Maybe that is how I feel at present, I am being criticised for my choice of bushcraft material, and not only that but my post was removed from the site.


I think to be fair the most I could be accused of is being proud of my son’s efforts in producing this video, and I wanting to share it, I don’t really think it is fair to accuse me of feathering my own nest at the expense of someone else’s forum.

7 comments:

Gorges Smythe said...

The world is full of petty little Napoleons; don't let them get you down. I have no use for folks who try to force their elitism on others, and if I were you, I'd never submit anything to them again.

In this country, I've seen some flyfishermen, bowhunters, muzzleloading hunters and others be such elitists that they literally turned people off from their sport. Sadly, I think that's partly what they want, so that they can feel "special" Such behavior is usually the mark of insecure people with low self-esteem.

Le Loup said...

Gorges there are several people that follow my blog that make regular comments whos opinions I respect above all, and you are one of them.
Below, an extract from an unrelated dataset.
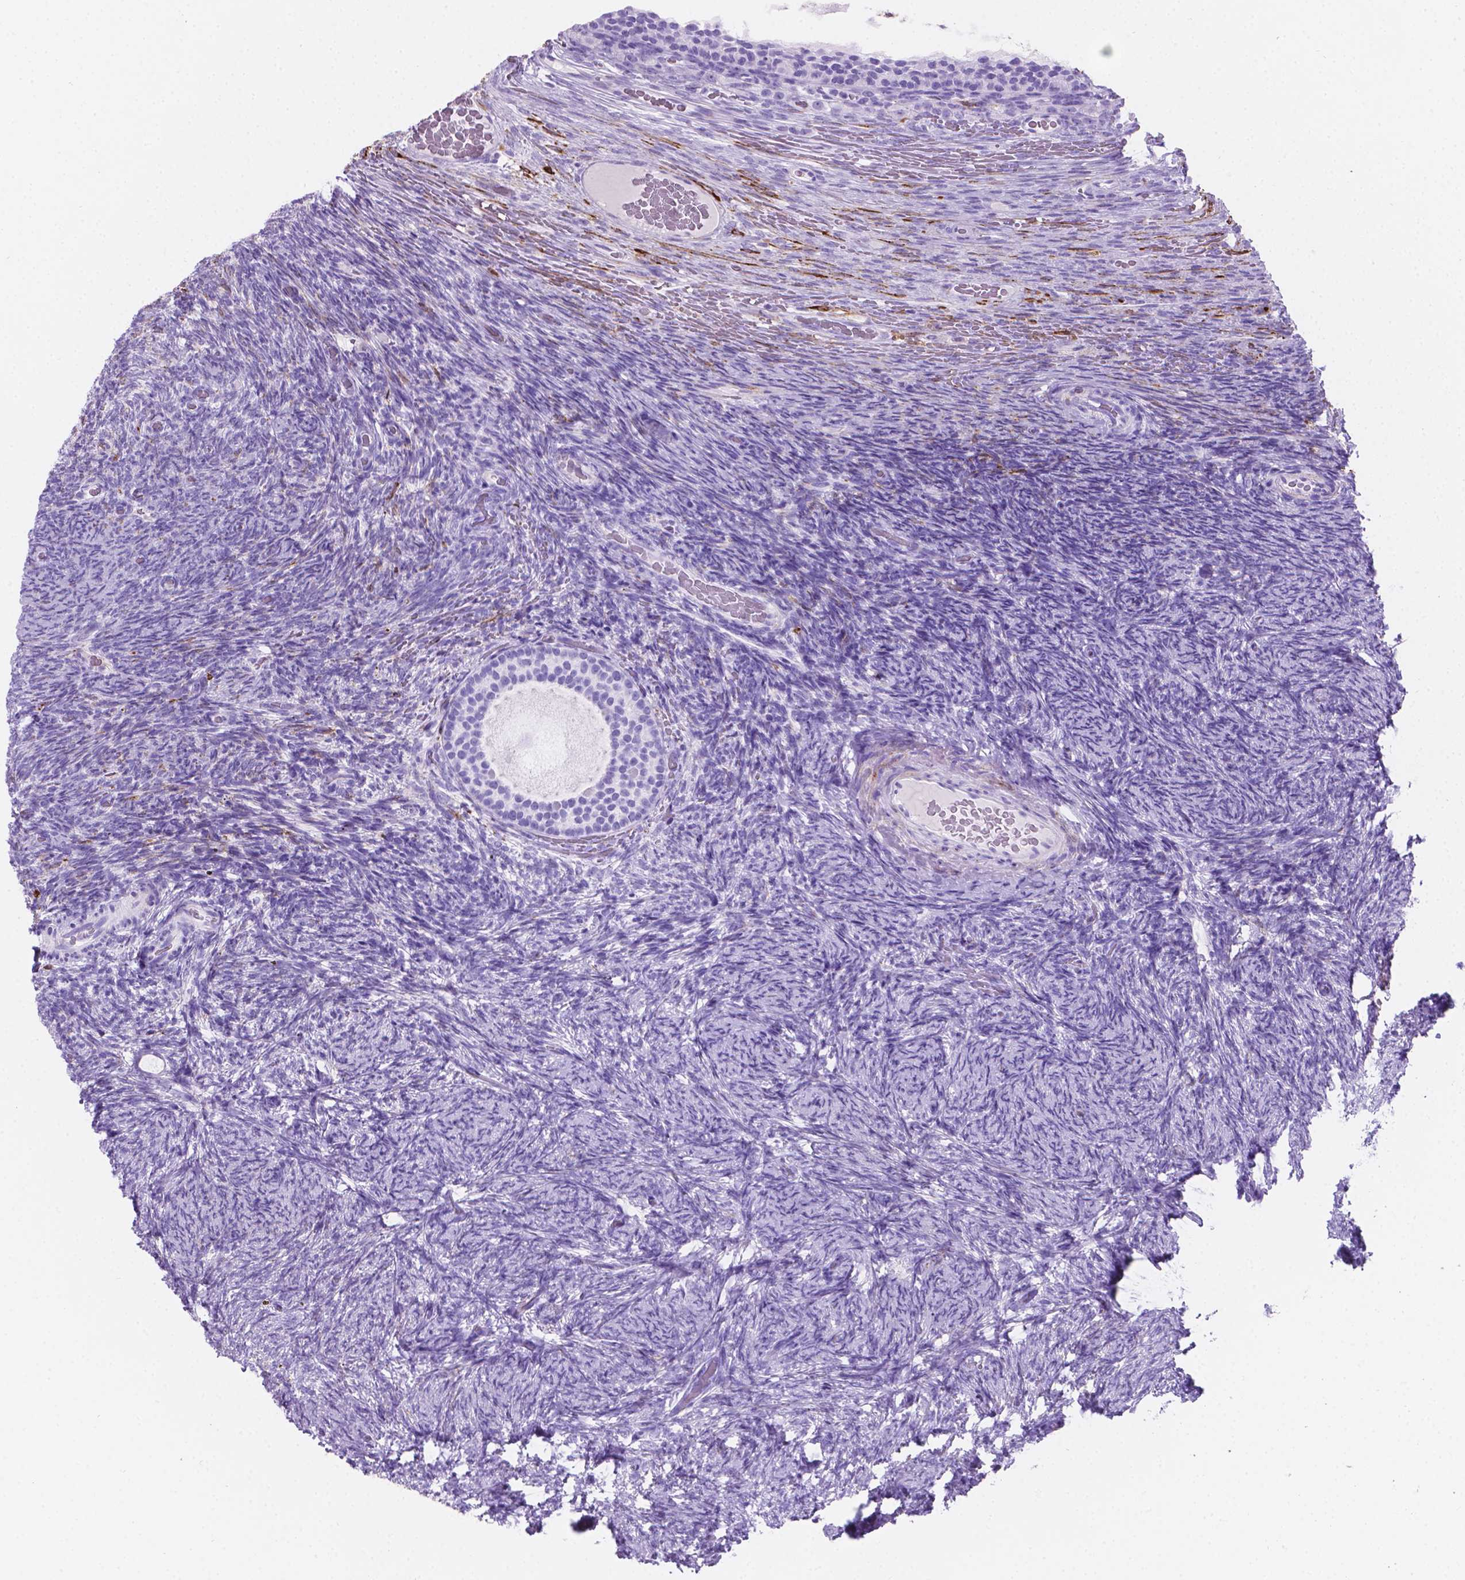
{"staining": {"intensity": "negative", "quantity": "none", "location": "none"}, "tissue": "ovary", "cell_type": "Follicle cells", "image_type": "normal", "snomed": [{"axis": "morphology", "description": "Normal tissue, NOS"}, {"axis": "topography", "description": "Ovary"}], "caption": "This is an immunohistochemistry histopathology image of normal ovary. There is no positivity in follicle cells.", "gene": "MACF1", "patient": {"sex": "female", "age": 34}}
I must admit when your reply came up on my email I was a little nervous about reading it, because I was afraid that you may have thought I was wrong. If that had been the case then I would have to go back and apologise!!!
Thank you.
Regards.

Bob Mc said...

Fads, or the words or terms used to describe them, come and go. Bushcraft is a term that is relatively new to me. I never heard of it until a few short months ago. Never mind that I have been practicing it since I was very young; pre Boy Scout days. Or at least I think I have. We used to call it woods lore. LOL. Don’t let it get under your skin Keith. From what I have seen on the bush craft sites, most people make a big thing out of reviewing gear instead of putting it to actual use. After all, how many times can you read or watch a video about how to make a wood burning stove out of a tin can? After awhile it gets pretty old. Keep on doing what you are doing Keith. You have more knowledge stored away in your brain box, as well as practical experience, than most of the guys who proclaim themselves to be experts.

Le Loup said...

Thank you Bob, your opinion and comments are very much appreciated and respected.

BW8971 said...

Was it the Woodlife Site that rebuked your video ?

Le Loup said...

No BW8971 it was NOT Woodlife. If Pablo had not liked my video he would have been far more polite about it.
With the risk of it sounding "big headed", I think this was a case of pure jealousy. I thought I had been picking up vibes in the site owners replies to my posts for some time, a holding back on comments.
I think Gorges take on this one was correct.

Some old guy said...

I believe I know the forum you mean, and there are indeed many petty games played there, which is unfortunate as there is good information there as well. Also, politeness is not rampant here in America, I'm afraid.